# [REQUIRED ACTION 1]
From the fan impeller blade excerpt, print everything from "Additional advantages, special" down to "fan impeller designs.".

------ PAGE EXCERPT ------

The further course of the rib can be configured to be rectilinear.
As an alternative, however, it can also be configured to be curved
counterclockwise to the left of the radial direction or else it can
be configured to be curved clockwise to the right of the radial
direction.
In another advantageous embodiment of the blade according to the
invention, the rib has an end geometry in the area of the outer
contour, whereby the end geometry of the rib creates a saw-tooth
profile, whereby the end geometry of the rib forms an angle in the
range from -45.degree. to +45.degree., especially preferably from
-30.degree. to +30.degree. relative to the outer contour. With such
a saw-tooth profile, the flow that separates at the end of the rib
does not flow over a protruding edge of the rib.
Moreover, it has proven to be advantageous for the blade to have at
least two ribs in the end area facing the hub, whereby the ratio of
the gap between two ribs to the thickness of one rib is in the
range from 0.2. to 5, preferably in the range from 0.5 to 1.5.
Here, all of the ribs of a blade can have the same thickness and,
by the same token, the gaps between several or all of the ribs of a
blade can have the same dimension. However, the dimensions of the
individual ribs and gaps can also differ from each other.
Another advantageous embodiment of the blade according to the
invention is characterized in that the rib base at the starting
point of the rib in the end area facing the hub is situated higher
in the axial direction than the opposite rib base at the end point
of the rib. As a result, this rib base at the end point of the rib
in the direction of flow is situated lower than the rib base at the
starting point of the rib in the end area facing the hub.
Consequently, any water that might strike a blade of a stationary
fan impeller can drain off, especially if the fan impeller is
configured with an essentially vertical orientation of the axis of
rotation, as a result of which, even at ambient temperatures below
the freezing point, icing is ruled out and therefore, no unbalances
and/or icing damage can occur.
A fan impeller according to the invention has at least one blade
according to the invention. Here, the fan impeller can be an axial
fan impeller, a radial fan impeller or an impeller of a different
fan design. In this context, the term fan should not be understood
in a limiting manner, but rather, encompasses ventilators, blowers
as well as also, for instance, rotors and propellers, so that the
invention also extends to blades and fan impellers found in all
kinds of areas of application.
Additional advantages, special features and advantageous
refinements of the invention can be gleaned from the subordinate
claims and from the presentation below of preferred embodiments
with reference to the figures. The depicted embodiments are the
blade of an axial fan impeller, although this should not be
construed in a limiting manner. The elaborations can also be
applied to radial fan impellers or other fan impeller designs.
The figures show the following:
FIG. 1 an axial fan impeller according to the state of the art, in
a top view;
FIG. 2 the axial fan impeller according to the state of the art, in
a cross sectional view;
FIG. 3 a first embodiment of a fan wheel blade of an axial fan
impeller according to the invention, in a sectional view;
FIG. 4 a second embodiment of a fan wheel blade of an axial fan
impeller according to the invention, in a sectional view;
FIG. 5 a third embodiment of a fan wheel blade of an axial fan
impeller according to the invention, in a sectional view;
FIG. 6 a fourth embodiment of a fan wheel blade of an axial fan
impeller according to the invention, in a sectional view;
FIG. 7 a fifth embodiment of a fan wheel blade of an axial fan
impeller according to the invention, in a sectional view;
FIG. 8 a partial top view of an axial fan impeller according to the
invention.

------ DATASET EXCERPTS ------

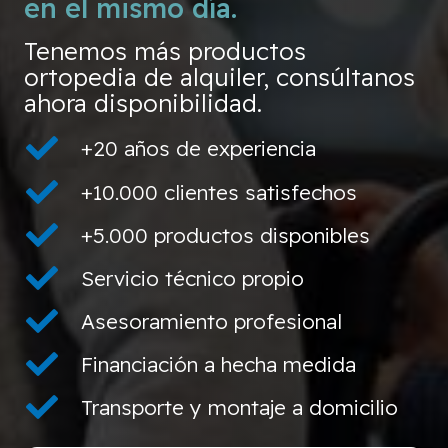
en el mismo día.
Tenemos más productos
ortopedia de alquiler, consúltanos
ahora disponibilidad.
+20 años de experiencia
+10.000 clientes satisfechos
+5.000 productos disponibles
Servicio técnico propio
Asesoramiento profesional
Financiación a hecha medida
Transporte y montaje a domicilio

------
------ DATASET EXCERPTS ------

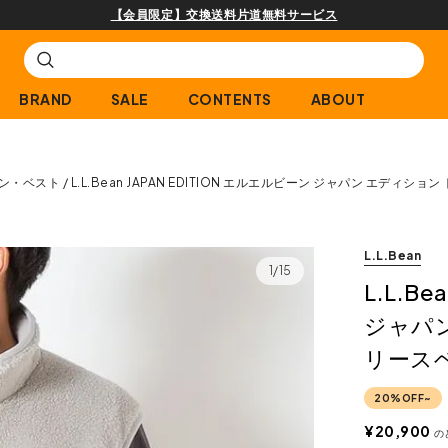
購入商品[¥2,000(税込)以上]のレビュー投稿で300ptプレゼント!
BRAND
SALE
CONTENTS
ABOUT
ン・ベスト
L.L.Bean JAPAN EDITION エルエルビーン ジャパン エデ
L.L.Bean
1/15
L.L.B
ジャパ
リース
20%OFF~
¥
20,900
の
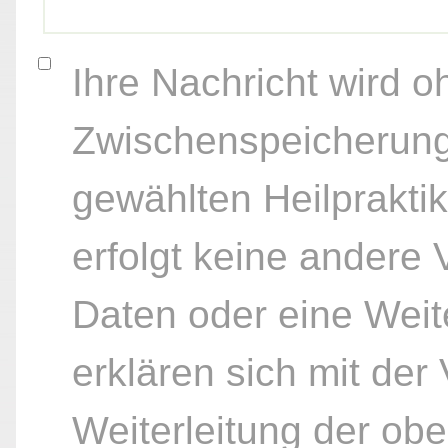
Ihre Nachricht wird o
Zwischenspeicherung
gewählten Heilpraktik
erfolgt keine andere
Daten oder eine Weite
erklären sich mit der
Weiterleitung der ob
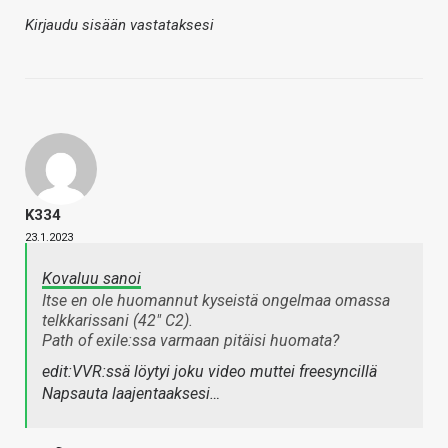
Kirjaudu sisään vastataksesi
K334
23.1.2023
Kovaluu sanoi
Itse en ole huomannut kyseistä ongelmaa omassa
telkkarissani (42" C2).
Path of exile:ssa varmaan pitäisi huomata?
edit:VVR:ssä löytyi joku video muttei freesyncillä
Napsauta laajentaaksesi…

------

# [REQUIRED ACTION 2]
In the listing, write out everything from the line containing "Kirjaudu sisään vastataksesi" down to the line containing "Napsauta laajentaaksesi…", substituting "tallenne" for "video" and changing nothing else. Give only those lines.

# [RESPONSE AREA 1]
Additional advantages, special features and advantageous
refinements of the invention can be gleaned from the subordinate
claims and from the presentation below of preferred embodiments
with reference to the figures. The depicted embodiments are the
blade of an axial fan impeller, although this should not be
construed in a limiting manner. The elaborations can also be
applied to radial fan impellers or other fan impeller designs.

# [RESPONSE AREA 2]
Kirjaudu sisään vastataksesi
K334
23.1.2023
Kovaluu sanoi
Itse en ole huomannut kyseistä ongelmaa omassa
telkkarissani (42" C2).
Path of exile:ssa varmaan pitäisi huomata?
edit:VVR:ssä löytyi joku tallenne muttei freesyncillä
Napsauta laajentaaksesi…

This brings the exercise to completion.